Que conclut l’autrice[1] de cette étude consacrée au sexisme de la société et de la langue? Baider estime que le sexisme se cache sous des emplois qui peuvent sembler anodins, que la différence de sens entre les syntagmes masculins et féminins se fait systématiquement au détriment du nom femme, que, parallèlement à cette étude, une étude de péjoration « pourrait être faite pour les termes désignant les autres ‘‘ races ’’ que la ‘‘ race’’ dominante, les autres sexualités que la prétendue normale, les autres classes que celle qui est au pouvoir, comme en témoigne la péjoration des noms gay et nègre » (p. 232). Baider s’interroge finalement sur la possibilité de « se réapproprier » la langue ou, du moins, « l’image déformée ou tronquée qu’elle nous renvoie de la réalité, et surtout de nous-mêmes » (p. 232). Il lui semble, toutefois, difficile de le faire puisque la langue est celle de l’« être humain » et non celle de l’« être féminin ». Aussi, pour que la femme construise son identité et s’affirme comme sujet, elle se doit de retourner le regard que l’on pose sur elle.

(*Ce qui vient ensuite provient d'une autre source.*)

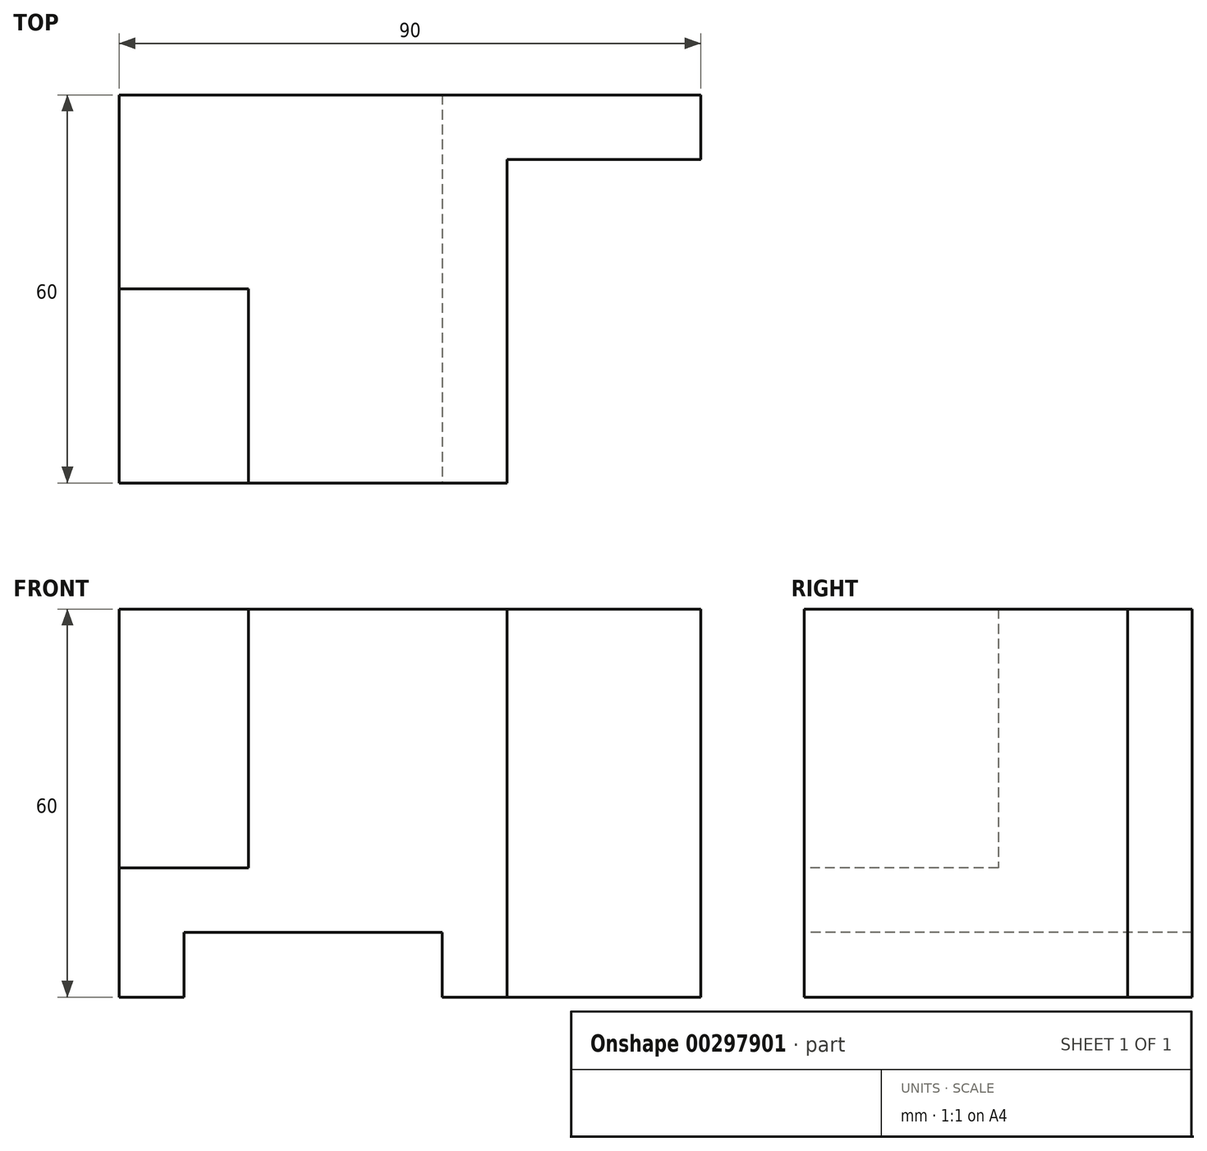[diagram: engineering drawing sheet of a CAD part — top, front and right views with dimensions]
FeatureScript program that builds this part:
annotation { "Feature Type Name" : "Feature", "Feature Type Description" : "" }
export const myFeature = defineFeature(function(context is Context, id is Id, definition is map)
    precondition{}
    {
        {
            var Q0;
            Q0=qCreatedBy(makeId("Front.planeOp"),FACE);
            var sketch = newSketch(context, id + "F0", { "sketchPlane" : qUnion([Q0])});
            skLineSegment(sketch, "E0.bottom", {"start": v(-39.46, 45.83) * mm, "end": v(50.54, 45.83) * mm});
            skLineSegment(sketch, "E0.top", {"start": v(-39.46, -14.17) * mm, "end": v(50.54, -14.17) * mm});
            skLineSegment(sketch, "E0.left", {"start": v(-39.46, 45.83) * mm, "end": v(-39.46, -14.17) * mm});
            skLineSegment(sketch, "E0.right", {"start": v(50.54, 45.83) * mm, "end": v(50.54, -14.17) * mm});
            skSolve(sketch);
        }
        {
            var Q0;
            Q0 = qSketchRegion(id + "F0", true);
            extrude(context, id + "F1", {"entities" : qUnion([Q0]), "depth" : 60 * mm});
        }
        {
            var Q0;
            Q0=makeQuery(id+"F1.opExtrude","SWEPT_FACE",FACE,{"disambiguationData":[OSD([sQuery(id+"F0.wireOp",EDGE,"E0.left")])]});
            var sketch = newSketch(context, id + "F2", { "sketchPlane" : qUnion([Q0])});
            skLineSegment(sketch, "E1.bottom", {"start": v(30, 45.83) * mm, "end": v(60, 45.83) * mm});
            skLineSegment(sketch, "E1.top", {"start": v(30, 5.83) * mm, "end": v(60, 5.83) * mm});
            skLineSegment(sketch, "E1.left", {"start": v(30, 45.83) * mm, "end": v(30, 5.83) * mm});
            skLineSegment(sketch, "E1.right", {"start": v(60, 45.83) * mm, "end": v(60, 5.83) * mm});
            skSolve(sketch);
        }
        {
            var Q0;
            Q0 = qSketchRegion(id + "F2", true);
            extrude(context, id + "F3", {"entities" : qUnion([Q0]), "operationType" : NewBodyOperationType.REMOVE, "oppositeDirection" : true, "depth" : 20 * mm});
        }
        {
            var Q0;
            Q0=makeQuery(id+"F1.opExtrude","SWEPT_FACE",FACE,{"disambiguationData":[OSD([sQuery(id+"F0.wireOp",EDGE,"E0.right")])]});
            var sketch = newSketch(context, id + "F4", { "sketchPlane" : qUnion([Q0])});
            skLineSegment(sketch, "E2.bottom", {"start": v(-10, 45.83) * mm, "end": v(-60, 45.83) * mm});
            skLineSegment(sketch, "E2.top", {"start": v(-10, -14.17) * mm, "end": v(-60, -14.17) * mm});
            skLineSegment(sketch, "E2.left", {"start": v(-10, 45.83) * mm, "end": v(-10, -14.17) * mm});
            skLineSegment(sketch, "E2.right", {"start": v(-60, 45.83) * mm, "end": v(-60, -14.17) * mm});
            skSolve(sketch);
        }
        {
            var Q0;
            Q0 = qSketchRegion(id + "F4", true);
            extrude(context, id + "F5", {"entities" : qUnion([Q0]), "operationType" : NewBodyOperationType.REMOVE, "oppositeDirection" : true, "depth" : 30 * mm});
        }
        {
            var Q0;
            Q0=makeQuery(id+"F1.opExtrude","CAP_FACE",FACE,{"disambiguationData":[OSD([sQuery(id+"F0.wireOp",EDGE,"E0.bottom"),sQuery(id+"F0.wireOp",EDGE,"E0.top"),sQuery(id+"F0.wireOp",EDGE,"E0.left"),sQuery(id+"F0.wireOp",EDGE,"E0.right")])],"isStart":false});
            var sketch = newSketch(context, id + "F6", { "sketchPlane" : qUnion([Q0])});
            skLineSegment(sketch, "E3.bottom", {"start": v(-29.46, -14.17) * mm, "end": v(10.54, -14.17) * mm});
            skLineSegment(sketch, "E3.top", {"start": v(-29.46, -4.17) * mm, "end": v(10.54, -4.17) * mm});
            skLineSegment(sketch, "E3.left", {"start": v(-29.46, -14.17) * mm, "end": v(-29.46, -4.17) * mm});
            skLineSegment(sketch, "E3.right", {"start": v(10.54, -14.17) * mm, "end": v(10.54, -4.17) * mm});
            skSolve(sketch);
        }
        {
            var Q0;
            Q0 = qSketchRegion(id + "F6", true);
            extrude(context, id + "F7", {"entities" : qUnion([Q0]), "operationType" : NewBodyOperationType.REMOVE, "endBound" : BoundingType.THROUGH_ALL, "oppositeDirection" : true, "depth" : 25 * mm});
        }
    });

L’ouvrage de Baider, qui démontre la dissymétrie existant dans l’emploi des syntagmes féminins et masculins, prouve, une fois encore, la discrimination qui se fait à l’endroit de la femme par l’entremise de la langue, discrimination qui ne s’est pas atténuée au cours des siècles ou si peu. Que dire aussi de la sexualisation de certains noms féminins qui continue de se perpétuer comme dans les noms coureuse et entraîneuse, alors que le sens premier de coureuse est celui d’une femme qui court et celui d’entraîneuse, d’une femme qui entraîne des chevaux ou des athlètes? Que dire également de l’utilisation du suffixe esse, suffixe « nettement féminin », employé par les adversaires de la féminisation (cheffesse, ministresse) pour dénigrer cette dernière? Cet ouvrage, fort pertinent, nous incite à poursuivre notre combat pour la parité linguistique. On aurait souhaité, toutefois, une version moins « thèse » de cet ouvrage (malgré les efforts que l’autrice a faits pour s’éloigner de ce genre) et plus « grand public » pour joindre un lectorat plus nombreux.